EXERCISE PASSAGE:
Start of Block

A Moving Target
The ACA insurance marketplace is unsettled at the moment, but that doesn’t mean you should postpone getting insurance. Because coverage details vary state by state and based on your situation, it’s best to check out healthcare.gov for more information.
How Health Insurance Works
Employers pay an annual premium to an insurance provider offering a specific plan or group of plans. In exchange, the provider pays the healthcare costs for people insured under the plans.
Most employers pay a percentage of the premium and you pay the balance, which is deducted from your paycheck. The good news is that this money is pre-tax dollars, so it reduces what you owe on taxes. Employers typically pay a larger share than employees do. But if you can add your partner to your plan, you are likely to be responsible for more, or all, of the premium for him or her.
The majority of health insurance plans have a deductible. That’s the amount you have to pay yourself, out-of-pocket (OOP), before your plan will begin to pay its share of your healthcare costs. The premiums you pay to be covered don’t count toward the deductible.
In most plans, preventive services, such as cancer screenings and immunizations, are covered without cost to you, but they usually don’t count toward your deductible. Neither do services that your plan doesn’t cover, such as things like cosmetic surgery.
If you leave a job where you’ve had health insurance, you may be able to continue that coverage until you’re eligible for a new employer’s plan. It’s very expensive—typically you pay 102% of your employer’s cost for the insurance. And it’s not always handled effectively. But this option, called COBRA, is definitely better than not having insurance if you need medical care before you’re covered under a new employer’s plan.
Types of Coverage
One of the big issues with health insurance, in addition to being expensive, is that it’s complicated. There are multiple providers, each with several types of plans, each working differently from the others. That matters because you’re likely to find yourself in a position of having to choose among alternatives. To end up with a plan that works for you means you have to understand the fine print.

End of Block

RECORDS SUPPLIED:

Start of Block

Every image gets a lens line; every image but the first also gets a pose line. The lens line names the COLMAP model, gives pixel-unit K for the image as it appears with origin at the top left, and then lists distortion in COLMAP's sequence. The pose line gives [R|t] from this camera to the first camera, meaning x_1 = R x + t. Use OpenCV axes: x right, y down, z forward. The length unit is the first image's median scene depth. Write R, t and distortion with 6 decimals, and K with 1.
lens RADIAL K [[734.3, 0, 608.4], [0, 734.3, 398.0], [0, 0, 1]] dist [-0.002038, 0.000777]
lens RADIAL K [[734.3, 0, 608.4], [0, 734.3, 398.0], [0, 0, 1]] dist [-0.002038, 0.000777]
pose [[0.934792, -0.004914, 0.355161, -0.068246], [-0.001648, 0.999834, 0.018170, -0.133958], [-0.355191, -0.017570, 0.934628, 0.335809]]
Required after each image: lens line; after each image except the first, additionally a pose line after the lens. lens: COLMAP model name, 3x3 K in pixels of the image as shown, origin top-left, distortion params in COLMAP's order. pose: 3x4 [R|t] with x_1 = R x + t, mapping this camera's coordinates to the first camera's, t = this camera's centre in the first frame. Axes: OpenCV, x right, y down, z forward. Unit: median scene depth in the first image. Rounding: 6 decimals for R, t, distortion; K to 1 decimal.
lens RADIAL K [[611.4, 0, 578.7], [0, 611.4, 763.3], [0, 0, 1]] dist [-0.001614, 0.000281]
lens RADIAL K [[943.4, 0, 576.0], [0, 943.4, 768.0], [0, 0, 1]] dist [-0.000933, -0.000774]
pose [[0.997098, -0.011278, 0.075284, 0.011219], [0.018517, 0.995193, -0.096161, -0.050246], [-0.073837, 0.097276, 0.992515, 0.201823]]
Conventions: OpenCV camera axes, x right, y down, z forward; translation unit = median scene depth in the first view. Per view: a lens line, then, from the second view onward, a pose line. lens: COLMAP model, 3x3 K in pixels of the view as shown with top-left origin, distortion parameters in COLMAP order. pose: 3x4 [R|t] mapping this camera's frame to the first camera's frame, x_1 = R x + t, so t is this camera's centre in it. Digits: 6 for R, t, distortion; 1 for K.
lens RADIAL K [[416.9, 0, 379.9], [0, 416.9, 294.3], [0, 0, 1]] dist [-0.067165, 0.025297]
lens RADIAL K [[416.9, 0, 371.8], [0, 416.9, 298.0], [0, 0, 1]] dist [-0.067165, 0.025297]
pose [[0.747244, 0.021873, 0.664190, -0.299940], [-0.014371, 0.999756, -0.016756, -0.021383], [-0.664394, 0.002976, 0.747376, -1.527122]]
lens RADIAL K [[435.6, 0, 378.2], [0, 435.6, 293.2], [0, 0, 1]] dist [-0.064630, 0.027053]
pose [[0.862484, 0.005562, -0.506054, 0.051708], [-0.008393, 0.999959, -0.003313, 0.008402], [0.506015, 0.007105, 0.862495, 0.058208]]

End of Block

REQUIRED TASKS:
[A] In the health insurance passage, what share of the employer's cost do you typically pay to keep coverage under COBRA?
[B] Please repeat the health insurance passage word for word from "A Moving Target" up to and including "him or her.".
[C] Write the next part of the health insurance passage, picking up after its final sentence.

OUTPUTS IN ORDER:
[A] Typically 102% of the employer's cost.

[B]
A Moving Target
The ACA insurance marketplace is unsettled at the moment, but that doesn’t mean you should postpone getting insurance. Because coverage details vary state by state and based on your situation, it’s best to check out healthcare.gov for more information.
How Health Insurance Works
Employers pay an annual premium to an insurance provider offering a specific plan or group of plans. In exchange, the provider pays the healthcare costs for people insured under the plans.
Most employers pay a percentage of the premium and you pay the balance, which is deducted from your paycheck. The good news is that this money is pre-tax dollars, so it reduces what you owe on taxes. Employers typically pay a larger share than employees do. But if you can add your partner to your plan, you are likely to be responsible for more, or all, of the premium for him or her.

[C]
Managed care plans have a list of participating healthcare providers. The plan negotiates fees with its providers, and your cost for each visit to a provider is set by your employer’s plan. It could be a copay, which is a dollar amount, like $25, or coinsurance, which is a percentage of the total, like 10%. But if you use a provider who isn’t on the plan’s list, you’ll be responsible for a much higher portion of the cost and maybe even the whole amount.
Fee-for-service plans allow you to use any provider you wish. Your plan will pay a percentage, often 70% or 80%, of the cost it approves for a particular service. However, the cost it approves may be less, sometimes much less, than the actual cost of the service. So you could end up owing your coinsurance plus the amount that wasn’t approved.
High deductible health plans (HDHPs) are managed care plans with substantially higher deductibles than other plans but also lower premiums, sometimes much lower. The federal government sets the minimum allowable deductible each year and also the maximum amount you can be required to pay for covered services from your plan’s list of preferred providers. If you reach that maximum, the plan covers the full cost of any additional qualifying expenses.